PRESS RELEASES
Activist Aghatise Aids Trafficking Victims in Italy, Nigeria
By Jeffrey Thomas
USINFO Staff Writer
June 12, 2007
Washington -- Esohe Aghatise, a lawyer who also holds a doctorate in international economic and trade law, is among eight activists being honored during the State Department’s annual recognition of “Heroes Acting to End Modern-Day Slavery.”
For more than 10 years, Aghatise has worked to help the victims of sex trafficking in Turin, Italy, and her native Nigeria. In 1998, she founded Association IROKO (Associazione IROKO Onlus), a nongovernmental organization that assists women who have fallen victim to sex trafficking in Turin. Many of the women are from Nigeria, the main country of origin for women and girls who are sold into prostitution in Italy.
IROKO provides protected accommodations, counseling, legal and psychological support, food and basic job training. IROKO also carries out primary research on trafficking and violence against women and children.

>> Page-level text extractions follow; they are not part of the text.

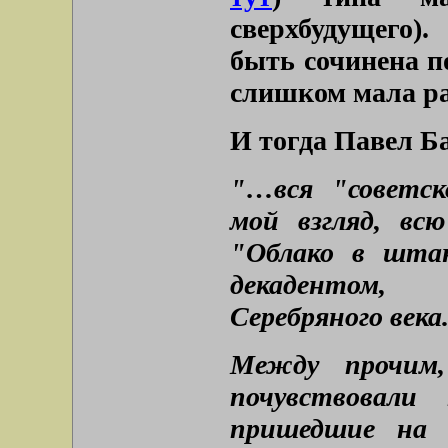
сверхбудущего)
быть сочинена по
слишком мала ра
И тогда Павел Б
"…вся "советск
мой взгляд, вс
"Облако в штан
декадентом,
Серебряного века
Между прочим,
почувствовали
пришедшие на 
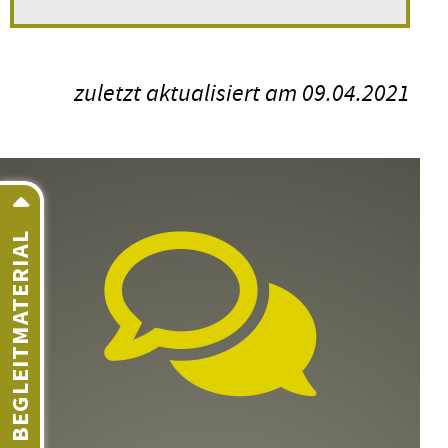
zuletzt aktualisiert am 09.04.2021
BEGLEITMATERIAL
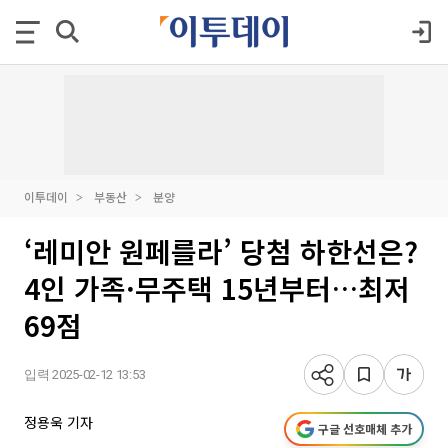
이투데이
부동산
분양
‘레미안 원페를라’ 당첨 하한선은?
4인 가족·무주택 15년부터…최저
69점
입력 2025-02-12 13:53
정용욱 기자
구글 선호매체 추가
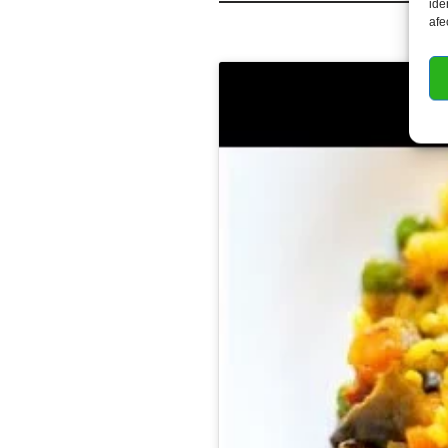
ide
afe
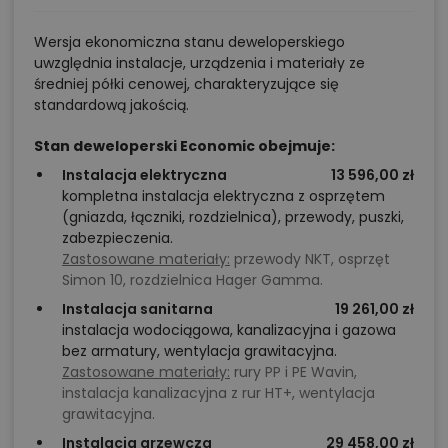
Wersja ekonomiczna stanu deweloperskiego
uwzględnia instalacje, urządzenia i materiały ze
średniej półki cenowej, charakteryzujące się
standardową jakością.
Stan deweloperski Economic obejmuje:
Instalacja elektryczna
13 596,00 zł
kompletna instalacja elektryczna z osprzętem
(gniazda, łączniki, rozdzielnica), przewody, puszki,
zabezpieczenia.
Zastosowane materiały:
przewody NKT, osprzęt
Simon 10, rozdzielnica Hager Gamma.
Instalacja sanitarna
19 261,00 zł
instalacja wodociągowa, kanalizacyjna i gazowa
bez armatury, wentylacja grawitacyjna.
Zastosowane materiały:
rury PP i PE Wavin,
instalacja kanalizacyjna z rur HT+, wentylacja
grawitacyjna.
Instalacja grzewcza
29 458,00 zł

Most of the women and girls are lured with promises of fantastic, well-paying jobs in factories, offices and farms, but then find themselves sold into sexual slavery in Italy to pay off debts they are told were incurred by those helping them to come to Europe, Aghatise writes in an article describing the trafficking process. The traffickers also use various forms of coercion on their victims including threats to kill their children or other family members left at home, voodoo rites and physical violence.
Most of the trafficked Nigerian girls and women are illiterate and have no prior experience in an urban area, says Aghatise. When they are sold, they “undergo specific magic juju rites, during which they swear never to reveal the identity of their traffickers and madams to the police and to pay their debts without creating problems.” These magic rites give traffickers a measure of psychological control over trafficked Nigerian women they do not have with victims from other countries.
In her articles in national and international journals, Aghatise argues that it is impossible to combat trafficking where prostitution -- which she refers to as “paid serial rape” -- is sanctioned legally. “We need a global recognition that prostitution is a violation of women’s human rights and is inherently a violation of women’s dignity as persons,” she says.
Aghatise also has produced a short film on trafficking entitled Viaggio di Non Ritorno (Journey of No Return), which is being used in Nigeria and other countries to raise awareness among young people of the risk of falling prey to trafficking. “Prevention is the best way to combat trafficking, warning potential victims and others about the methods of traffickers and the ways in which they are able to create victims,” she says.
She has taken aim at what she calls “the myth that men will be men.”
“It all comes down to what men see as culturally and socially acceptable,” Aghatise said in an interview. “I don’t believe that men cannot do without paid sexual services any more than I believe ‘it’s the women who choose’ [to be prostitutes].”
One way IROKO has attempted to stem the demand for prostitution is through a new program developed in 2006 in two Turin secondary schools. The program tries to educate youths between the ages of 15 to 19 on gender relations and male demand as a key factor in the sexual enslavement of women.
IROKO recently instituted a daycare center for the young children of the trafficking victims it seeks to help, and plans to start a program in Nigeria to help trafficking victims returning home from European countries.